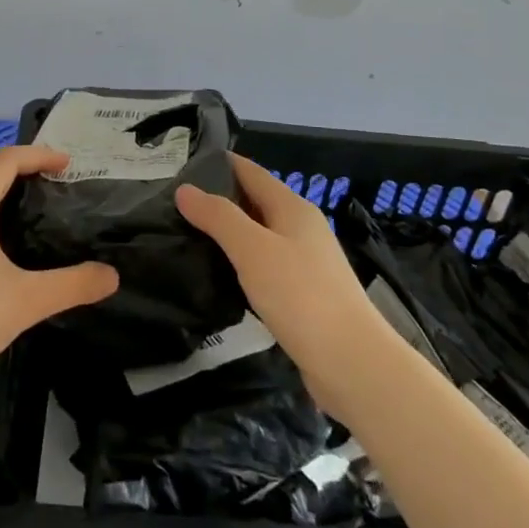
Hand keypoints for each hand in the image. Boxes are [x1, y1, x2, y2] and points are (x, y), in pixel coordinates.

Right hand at [177, 153, 388, 417]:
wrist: (352, 363)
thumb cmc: (301, 296)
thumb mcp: (252, 249)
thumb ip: (218, 217)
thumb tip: (184, 189)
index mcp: (293, 208)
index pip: (251, 172)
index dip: (220, 164)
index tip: (183, 166)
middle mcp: (301, 228)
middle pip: (255, 202)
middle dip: (219, 199)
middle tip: (175, 204)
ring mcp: (306, 263)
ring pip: (259, 235)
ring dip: (229, 233)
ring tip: (189, 236)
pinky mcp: (304, 295)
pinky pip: (265, 266)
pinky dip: (241, 263)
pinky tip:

+++++

EXERCISE INSTRUCTIONS » From the line that contains "index mcp: (293, 208)" through the last line of the records above, copy every line exactly and leave out the rest.

REPLY »
index mcp: (293, 208)
index pip: (251, 172)
index dip: (220, 164)
index tip: (183, 166)
middle mcp: (301, 228)
middle pip: (255, 202)
middle dip: (219, 199)
middle tip: (175, 204)
ring mcp: (306, 263)
ring pip: (259, 235)
ring dip: (229, 233)
ring tip: (189, 236)
pinky mcp: (304, 295)
pinky pip: (265, 266)
pinky dip: (241, 263)
pinky tip:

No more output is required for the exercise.